__Ejercicios por resolver__.
1: Indica si cada afirmación coincide con el fragmento sobre Forn y responde sí o no, citando literalmente las palabras que lo deciden: (a) Forn trabajó primero en Planeta y luego en Emecé; (b) Forn se afeitó el bigote a los 21 años; (c) la familia de Forn aceptó con entusiasmo que se dedicara a la literatura.
2: Transcribe del fragmento sobre Forn el tramo que va desde "Un poco más" hasta "hacia la costa.", ambos incluidos.
3: Según el fragmento sobre Forn, ¿cómo se llamaba el suplemento de Página 12 con el que comenzó?

__Texto proporcionado__.
Unos años después, con una incipiente democracia y el sueño burgués de sus padres vencido por el tiempo, regresó.
Un poco más por resignación que por aceptación, la familia de Forn entendió que el destino de su hijo no estaría marcado por la ciencias exactas, sino por la literatura. A los 21 se afeitó el bigote, se cortó la melena, se abrochó el primer botón de la camisa —señal de identidad característica de los posmodernos— y entró como cadete a trabajar a la editorial de Emecé. Después cruzaría a Planeta. Después escribiría su primera novela. Después comenzaría con el suplemento de Página 12, Radar, para ser la voz y el oído de la cultura porteña del momento. Después escribiría más libros. Encontraría en el camino, una mezcla curtida en la piel del escritor culto, intelectual y el rockero rebelde salido de barrio norte. Todo eso, antes de que lleguen a los 2000 y la ciudad lo termine expulsando hacia la costa.

__Datos proporcionados__.

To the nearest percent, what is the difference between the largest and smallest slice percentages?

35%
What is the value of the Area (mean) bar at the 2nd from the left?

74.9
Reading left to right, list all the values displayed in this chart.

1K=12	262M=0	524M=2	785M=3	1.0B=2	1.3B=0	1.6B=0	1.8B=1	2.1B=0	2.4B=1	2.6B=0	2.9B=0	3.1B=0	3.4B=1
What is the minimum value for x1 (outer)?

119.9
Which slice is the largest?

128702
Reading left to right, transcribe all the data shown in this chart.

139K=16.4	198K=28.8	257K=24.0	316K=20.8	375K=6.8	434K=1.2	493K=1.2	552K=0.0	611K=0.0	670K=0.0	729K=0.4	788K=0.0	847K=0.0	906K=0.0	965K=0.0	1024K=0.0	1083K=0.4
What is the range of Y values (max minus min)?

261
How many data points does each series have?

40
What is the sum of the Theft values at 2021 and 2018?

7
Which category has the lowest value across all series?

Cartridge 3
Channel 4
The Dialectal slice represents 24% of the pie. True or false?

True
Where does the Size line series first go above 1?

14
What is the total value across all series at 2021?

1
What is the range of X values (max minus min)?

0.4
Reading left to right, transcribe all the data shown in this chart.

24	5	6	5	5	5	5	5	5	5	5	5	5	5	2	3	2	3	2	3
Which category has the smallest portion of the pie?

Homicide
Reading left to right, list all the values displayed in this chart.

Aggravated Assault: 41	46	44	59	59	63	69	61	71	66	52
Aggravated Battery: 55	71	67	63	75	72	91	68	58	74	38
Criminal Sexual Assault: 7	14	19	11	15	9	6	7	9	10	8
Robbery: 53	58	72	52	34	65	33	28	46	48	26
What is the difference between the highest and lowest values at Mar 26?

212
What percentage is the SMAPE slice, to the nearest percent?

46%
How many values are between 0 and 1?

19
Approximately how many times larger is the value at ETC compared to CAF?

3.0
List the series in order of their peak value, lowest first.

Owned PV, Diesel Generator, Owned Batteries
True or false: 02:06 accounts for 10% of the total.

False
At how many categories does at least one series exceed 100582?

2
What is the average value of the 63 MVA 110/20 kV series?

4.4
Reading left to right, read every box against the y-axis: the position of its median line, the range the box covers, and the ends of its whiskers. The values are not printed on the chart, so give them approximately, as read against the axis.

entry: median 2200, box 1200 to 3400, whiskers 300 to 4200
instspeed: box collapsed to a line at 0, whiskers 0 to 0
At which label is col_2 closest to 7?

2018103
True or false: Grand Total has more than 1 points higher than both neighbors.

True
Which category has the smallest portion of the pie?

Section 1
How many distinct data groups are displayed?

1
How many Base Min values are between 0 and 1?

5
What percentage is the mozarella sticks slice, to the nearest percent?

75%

__Tus respuestas__.
1:
(a) No: "entró como cadete a trabajar a la editorial de Emecé. Después cruzaría a Planeta."
(b) Sí: "A los 21 se afeitó el bigote".
(c) No: "Un poco más por resignación que por aceptación".

2:
Un poco más por resignación que por aceptación, la familia de Forn entendió que el destino de su hijo no estaría marcado por la ciencias exactas, sino por la literatura. A los 21 se afeitó el bigote, se cortó la melena, se abrochó el primer botón de la camisa —señal de identidad característica de los posmodernos— y entró como cadete a trabajar a la editorial de Emecé. Después cruzaría a Planeta. Después escribiría su primera novela. Después comenzaría con el suplemento de Página 12, Radar, para ser la voz y el oído de la cultura porteña del momento. Después escribiría más libros. Encontraría en el camino, una mezcla curtida en la piel del escritor culto, intelectual y el rockero rebelde salido de barrio norte. Todo eso, antes de que lleguen a los 2000 y la ciudad lo termine expulsando hacia la costa.

3: Radar.